# Problem to solve:
Rewrite everything from the start of the records down to the line containing "scientific name: Chrysolina americana", including that line, as a numbered list, leaving out any blank lines.

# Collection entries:
....
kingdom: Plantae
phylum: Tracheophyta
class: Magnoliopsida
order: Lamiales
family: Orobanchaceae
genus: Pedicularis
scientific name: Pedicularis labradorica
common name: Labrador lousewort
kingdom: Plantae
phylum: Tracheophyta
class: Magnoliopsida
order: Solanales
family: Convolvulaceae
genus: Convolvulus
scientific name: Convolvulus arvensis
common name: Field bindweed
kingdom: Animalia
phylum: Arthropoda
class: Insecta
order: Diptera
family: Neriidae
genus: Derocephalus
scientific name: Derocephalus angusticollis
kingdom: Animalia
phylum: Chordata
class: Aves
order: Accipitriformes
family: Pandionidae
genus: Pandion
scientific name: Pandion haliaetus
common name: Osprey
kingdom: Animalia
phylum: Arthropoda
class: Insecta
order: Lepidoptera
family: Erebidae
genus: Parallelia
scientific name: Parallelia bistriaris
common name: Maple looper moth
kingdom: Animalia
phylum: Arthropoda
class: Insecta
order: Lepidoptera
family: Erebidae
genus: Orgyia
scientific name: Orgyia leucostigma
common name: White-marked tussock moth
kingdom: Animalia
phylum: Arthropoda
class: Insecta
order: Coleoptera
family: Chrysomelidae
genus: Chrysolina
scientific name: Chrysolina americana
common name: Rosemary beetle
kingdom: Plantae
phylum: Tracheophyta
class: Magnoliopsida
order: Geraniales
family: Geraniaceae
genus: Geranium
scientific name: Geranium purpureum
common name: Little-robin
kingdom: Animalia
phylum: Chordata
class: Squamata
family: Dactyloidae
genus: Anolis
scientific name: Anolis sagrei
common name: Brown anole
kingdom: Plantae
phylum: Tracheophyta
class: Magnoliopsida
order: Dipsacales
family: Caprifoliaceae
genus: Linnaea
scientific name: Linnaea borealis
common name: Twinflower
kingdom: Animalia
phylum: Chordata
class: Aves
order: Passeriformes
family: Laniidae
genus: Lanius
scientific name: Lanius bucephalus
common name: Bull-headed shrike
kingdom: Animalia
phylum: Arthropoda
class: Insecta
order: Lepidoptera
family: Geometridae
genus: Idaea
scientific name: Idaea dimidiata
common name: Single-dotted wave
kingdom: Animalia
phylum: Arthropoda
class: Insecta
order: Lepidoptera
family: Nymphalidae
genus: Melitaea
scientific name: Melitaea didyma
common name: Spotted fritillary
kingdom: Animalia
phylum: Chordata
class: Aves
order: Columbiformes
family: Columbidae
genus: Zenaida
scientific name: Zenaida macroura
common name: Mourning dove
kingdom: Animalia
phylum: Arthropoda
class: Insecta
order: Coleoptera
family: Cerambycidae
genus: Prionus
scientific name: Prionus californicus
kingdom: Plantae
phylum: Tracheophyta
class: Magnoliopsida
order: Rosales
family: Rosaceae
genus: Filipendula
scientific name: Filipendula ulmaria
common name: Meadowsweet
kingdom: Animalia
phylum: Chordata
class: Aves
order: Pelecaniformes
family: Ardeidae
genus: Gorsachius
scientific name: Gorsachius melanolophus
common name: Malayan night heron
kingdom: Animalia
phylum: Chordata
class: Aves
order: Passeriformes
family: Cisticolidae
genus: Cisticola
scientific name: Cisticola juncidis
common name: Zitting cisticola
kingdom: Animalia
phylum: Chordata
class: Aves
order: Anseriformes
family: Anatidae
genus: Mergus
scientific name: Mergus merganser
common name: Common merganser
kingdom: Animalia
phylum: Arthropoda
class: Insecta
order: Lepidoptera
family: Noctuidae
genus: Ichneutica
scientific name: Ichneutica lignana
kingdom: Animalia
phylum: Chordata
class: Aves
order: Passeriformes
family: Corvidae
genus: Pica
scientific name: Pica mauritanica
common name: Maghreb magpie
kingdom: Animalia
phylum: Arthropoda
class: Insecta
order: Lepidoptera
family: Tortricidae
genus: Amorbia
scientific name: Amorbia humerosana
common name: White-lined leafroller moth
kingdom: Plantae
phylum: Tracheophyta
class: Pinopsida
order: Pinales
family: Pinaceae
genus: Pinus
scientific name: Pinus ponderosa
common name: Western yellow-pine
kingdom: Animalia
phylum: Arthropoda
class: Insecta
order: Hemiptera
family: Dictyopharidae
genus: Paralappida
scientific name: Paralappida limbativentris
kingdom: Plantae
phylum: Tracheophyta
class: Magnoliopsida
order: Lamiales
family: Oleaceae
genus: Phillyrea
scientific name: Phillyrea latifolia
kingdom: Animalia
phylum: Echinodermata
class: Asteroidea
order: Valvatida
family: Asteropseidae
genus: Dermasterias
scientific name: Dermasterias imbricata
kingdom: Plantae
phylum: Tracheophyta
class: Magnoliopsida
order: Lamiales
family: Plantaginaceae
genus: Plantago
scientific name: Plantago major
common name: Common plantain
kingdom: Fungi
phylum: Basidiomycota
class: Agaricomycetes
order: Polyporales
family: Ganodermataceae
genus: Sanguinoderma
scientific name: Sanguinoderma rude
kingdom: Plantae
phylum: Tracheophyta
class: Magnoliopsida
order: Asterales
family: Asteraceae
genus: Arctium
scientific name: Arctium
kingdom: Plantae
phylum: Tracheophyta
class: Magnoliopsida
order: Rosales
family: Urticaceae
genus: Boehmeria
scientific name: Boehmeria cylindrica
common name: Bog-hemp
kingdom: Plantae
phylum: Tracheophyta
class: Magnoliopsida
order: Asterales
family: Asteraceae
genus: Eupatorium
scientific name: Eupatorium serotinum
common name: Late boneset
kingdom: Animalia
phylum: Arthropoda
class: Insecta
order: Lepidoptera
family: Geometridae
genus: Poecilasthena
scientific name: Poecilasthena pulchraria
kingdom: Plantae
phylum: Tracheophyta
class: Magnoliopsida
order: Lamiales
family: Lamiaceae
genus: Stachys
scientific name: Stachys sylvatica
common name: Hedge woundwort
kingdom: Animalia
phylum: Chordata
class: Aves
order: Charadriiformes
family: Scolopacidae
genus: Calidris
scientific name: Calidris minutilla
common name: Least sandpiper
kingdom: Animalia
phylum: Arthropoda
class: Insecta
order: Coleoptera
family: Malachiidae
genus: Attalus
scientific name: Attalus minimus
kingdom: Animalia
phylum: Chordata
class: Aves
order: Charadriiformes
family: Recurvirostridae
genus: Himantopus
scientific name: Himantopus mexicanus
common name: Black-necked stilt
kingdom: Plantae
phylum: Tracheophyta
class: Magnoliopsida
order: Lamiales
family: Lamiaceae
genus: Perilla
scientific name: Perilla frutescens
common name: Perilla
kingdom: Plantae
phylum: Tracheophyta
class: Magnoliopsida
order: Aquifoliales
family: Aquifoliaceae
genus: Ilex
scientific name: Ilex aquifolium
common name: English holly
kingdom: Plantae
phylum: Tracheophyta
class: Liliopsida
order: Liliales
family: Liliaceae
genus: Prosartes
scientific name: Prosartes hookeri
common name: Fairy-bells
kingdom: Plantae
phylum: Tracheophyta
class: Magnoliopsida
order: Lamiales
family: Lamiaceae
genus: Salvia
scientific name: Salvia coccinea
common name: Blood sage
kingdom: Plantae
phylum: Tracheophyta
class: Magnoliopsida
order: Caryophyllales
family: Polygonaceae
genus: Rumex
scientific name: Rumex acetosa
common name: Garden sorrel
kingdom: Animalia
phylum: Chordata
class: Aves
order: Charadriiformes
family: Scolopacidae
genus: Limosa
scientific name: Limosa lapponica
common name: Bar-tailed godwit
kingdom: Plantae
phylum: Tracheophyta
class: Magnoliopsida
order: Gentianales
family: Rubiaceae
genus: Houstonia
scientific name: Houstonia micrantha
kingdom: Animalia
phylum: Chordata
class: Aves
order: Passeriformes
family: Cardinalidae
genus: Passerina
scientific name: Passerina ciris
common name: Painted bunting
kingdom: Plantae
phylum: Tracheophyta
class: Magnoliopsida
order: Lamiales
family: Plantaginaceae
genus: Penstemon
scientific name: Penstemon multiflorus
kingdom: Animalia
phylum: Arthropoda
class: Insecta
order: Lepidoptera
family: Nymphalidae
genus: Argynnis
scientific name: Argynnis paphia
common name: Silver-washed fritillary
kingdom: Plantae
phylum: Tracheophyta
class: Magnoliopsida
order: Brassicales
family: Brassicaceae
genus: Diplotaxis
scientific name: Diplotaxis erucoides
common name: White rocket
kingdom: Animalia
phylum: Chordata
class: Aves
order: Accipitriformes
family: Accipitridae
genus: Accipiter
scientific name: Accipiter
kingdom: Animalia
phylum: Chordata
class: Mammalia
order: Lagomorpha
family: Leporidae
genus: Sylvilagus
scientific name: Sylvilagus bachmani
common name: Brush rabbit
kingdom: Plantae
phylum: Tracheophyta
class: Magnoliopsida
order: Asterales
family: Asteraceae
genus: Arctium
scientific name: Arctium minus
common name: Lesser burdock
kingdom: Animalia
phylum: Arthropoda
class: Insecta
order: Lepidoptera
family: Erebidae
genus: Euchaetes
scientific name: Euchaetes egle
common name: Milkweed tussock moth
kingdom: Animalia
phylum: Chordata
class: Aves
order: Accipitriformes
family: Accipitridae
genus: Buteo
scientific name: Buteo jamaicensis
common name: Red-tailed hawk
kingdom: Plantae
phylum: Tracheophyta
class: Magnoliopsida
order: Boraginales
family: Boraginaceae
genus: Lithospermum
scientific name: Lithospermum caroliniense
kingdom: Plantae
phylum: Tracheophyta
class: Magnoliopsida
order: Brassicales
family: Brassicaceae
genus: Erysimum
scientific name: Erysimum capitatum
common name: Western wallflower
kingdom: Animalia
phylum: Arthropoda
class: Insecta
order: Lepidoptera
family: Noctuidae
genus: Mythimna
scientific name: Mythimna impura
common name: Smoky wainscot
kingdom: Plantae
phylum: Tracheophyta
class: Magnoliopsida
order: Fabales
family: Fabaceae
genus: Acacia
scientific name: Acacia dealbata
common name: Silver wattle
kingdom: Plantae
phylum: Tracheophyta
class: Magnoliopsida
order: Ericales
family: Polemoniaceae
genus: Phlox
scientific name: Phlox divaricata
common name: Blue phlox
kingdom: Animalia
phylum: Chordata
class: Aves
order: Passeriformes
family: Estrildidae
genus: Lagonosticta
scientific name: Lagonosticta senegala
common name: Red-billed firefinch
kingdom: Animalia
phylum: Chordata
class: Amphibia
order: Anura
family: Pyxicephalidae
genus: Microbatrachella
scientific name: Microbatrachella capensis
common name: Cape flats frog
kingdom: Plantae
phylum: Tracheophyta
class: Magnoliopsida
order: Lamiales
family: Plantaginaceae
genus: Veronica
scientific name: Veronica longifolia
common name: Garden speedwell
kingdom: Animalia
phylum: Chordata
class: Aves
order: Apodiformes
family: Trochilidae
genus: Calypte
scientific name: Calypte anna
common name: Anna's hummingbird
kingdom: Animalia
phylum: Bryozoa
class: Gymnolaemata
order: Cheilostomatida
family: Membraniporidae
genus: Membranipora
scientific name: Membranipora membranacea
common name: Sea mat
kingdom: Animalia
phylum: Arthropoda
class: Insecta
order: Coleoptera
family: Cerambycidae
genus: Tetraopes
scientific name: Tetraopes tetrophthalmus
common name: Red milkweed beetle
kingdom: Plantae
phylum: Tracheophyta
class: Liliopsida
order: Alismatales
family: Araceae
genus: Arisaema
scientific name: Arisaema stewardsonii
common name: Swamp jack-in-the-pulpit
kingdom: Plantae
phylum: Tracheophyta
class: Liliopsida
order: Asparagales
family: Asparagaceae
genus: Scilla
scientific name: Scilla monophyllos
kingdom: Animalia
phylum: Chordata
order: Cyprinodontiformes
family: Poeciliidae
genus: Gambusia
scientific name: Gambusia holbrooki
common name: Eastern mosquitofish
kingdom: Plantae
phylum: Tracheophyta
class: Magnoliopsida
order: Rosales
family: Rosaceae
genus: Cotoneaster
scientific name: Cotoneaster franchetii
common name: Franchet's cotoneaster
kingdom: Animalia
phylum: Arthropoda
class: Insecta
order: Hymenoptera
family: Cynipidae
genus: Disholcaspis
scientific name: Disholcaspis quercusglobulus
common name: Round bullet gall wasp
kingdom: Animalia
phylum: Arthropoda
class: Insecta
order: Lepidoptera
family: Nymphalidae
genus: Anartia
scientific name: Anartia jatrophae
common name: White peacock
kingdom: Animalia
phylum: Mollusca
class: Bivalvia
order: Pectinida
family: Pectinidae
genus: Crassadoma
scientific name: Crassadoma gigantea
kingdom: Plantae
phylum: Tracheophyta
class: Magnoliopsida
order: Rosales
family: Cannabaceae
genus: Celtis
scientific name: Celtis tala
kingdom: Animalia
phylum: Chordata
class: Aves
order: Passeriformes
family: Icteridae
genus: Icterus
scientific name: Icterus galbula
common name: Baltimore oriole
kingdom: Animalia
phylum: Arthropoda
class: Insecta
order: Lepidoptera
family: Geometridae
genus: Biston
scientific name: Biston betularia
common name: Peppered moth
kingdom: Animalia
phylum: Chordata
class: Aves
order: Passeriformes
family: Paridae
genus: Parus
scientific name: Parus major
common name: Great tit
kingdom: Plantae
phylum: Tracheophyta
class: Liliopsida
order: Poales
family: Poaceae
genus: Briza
....
# Solution to this problem:
1. kingdom: Plantae
2. phylum: Tracheophyta
3. class: Magnoliopsida
4. order: Lamiales
5. family: Orobanchaceae
6. genus: Pedicularis
7. scientific name: Pedicularis labradorica
8. common name: Labrador lousewort
9. kingdom: Plantae
10. phylum: Tracheophyta
11. class: Magnoliopsida
12. order: Solanales
13. family: Convolvulaceae
14. genus: Convolvulus
15. scientific name: Convolvulus arvensis
16. common name: Field bindweed
17. kingdom: Animalia
18. phylum: Arthropoda
19. class: Insecta
20. order: Diptera
21. family: Neriidae
22. genus: Derocephalus
23. scientific name: Derocephalus angusticollis
24. kingdom: Animalia
25. phylum: Chordata
26. class: Aves
27. order: Accipitriformes
28. family: Pandionidae
29. genus: Pandion
30. scientific name: Pandion haliaetus
31. common name: Osprey
32. kingdom: Animalia
33. phylum: Arthropoda
34. class: Insecta
35. order: Lepidoptera
36. family: Erebidae
37. genus: Parallelia
38. scientific name: Parallelia bistriaris
39. common name: Maple looper moth
40. kingdom: Animalia
41. phylum: Arthropoda
42. class: Insecta
43. order: Lepidoptera
44. family: Erebidae
45. genus: Orgyia
46. scientific name: Orgyia leucostigma
47. common name: White-marked tussock moth
48. kingdom: Animalia
49. phylum: Arthropoda
50. class: Insecta
51. order: Coleoptera
52. family: Chrysomelidae
53. genus: Chrysolina
54. scientific name: Chrysolina americana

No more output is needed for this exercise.